Parked the 911 next to our garden hose, fired up (mtr warm), with air cleaner element removed, held the revs at around 3K; and squirted water into the inlet.
Results;
The bloody thing didn't miss a beat![:D]
Sure - the water was just a fine spray-trickle; but there was enough water going everywhere to wet me and the car!
If I let it have more, there was a definite miss happening, but with a less amount I sensed a change in the exhaust note - deeper.
As for bits of carbon coming out the exhaust ( as per Pelican thread) - I had a plywood board behind the tail pipe and could see no trace of any carbon.
To this end, I found a 1/8 inlet port on the back of the throttle body, with a rubber hose attached.
I pulled this off and the port had vaccum. So this would be a good place to tee into, with a water feed.

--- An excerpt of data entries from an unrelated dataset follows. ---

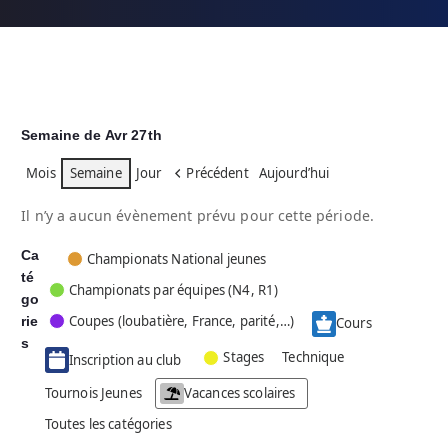
Semaine de Avr 27th
Mois
Semaine
Jour
Précédent
Aujourd’hui
Il n’y a aucun évènement prévu pour cette période.
Ca
C
Championats National jeunes
té
a
Championats par équipes (N4, R1)
go
t
Coupes (loubatière, France, parité,…)
rie
é
Cours
g
s
Stages
Technique
Inscription au club
o
r
Tournois Jeunes
Vacances scolaires
i
Toutes les catégories
e
s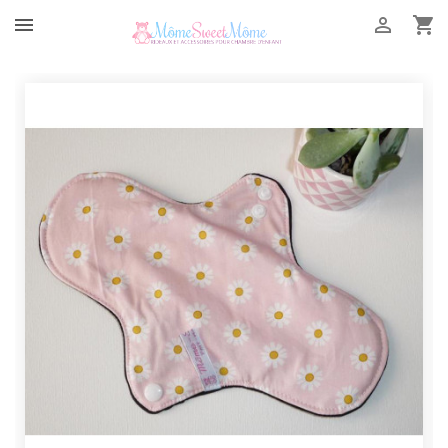




As my Porka has a diss-used rear wiper wash circuit (pipe-hose) from the front to engine compartment, thought I'd use this as a water feed circuit. Put a pet bottle full of water in the boot ( in front of the spare) complete with a breather hose.
But thats another day?
[;)]
 
well done Peter, the lack of carbon exiting from your engine may mean that there wasn't much there to get rid of. Living on the Isle of Man I'm sure you have plenty of chances to really give the 911 some stick and we all know these engines benefit from being used properly and not standing idle looking pretty. Whilst refurbishing my engine recently I had a chance to inspect the ports and where I would have expected to see after 146,00 miles some carbon build up there wasn't anything significant, just a light coating on the roughly finished factory ports. If they were polished I believe they might be clean.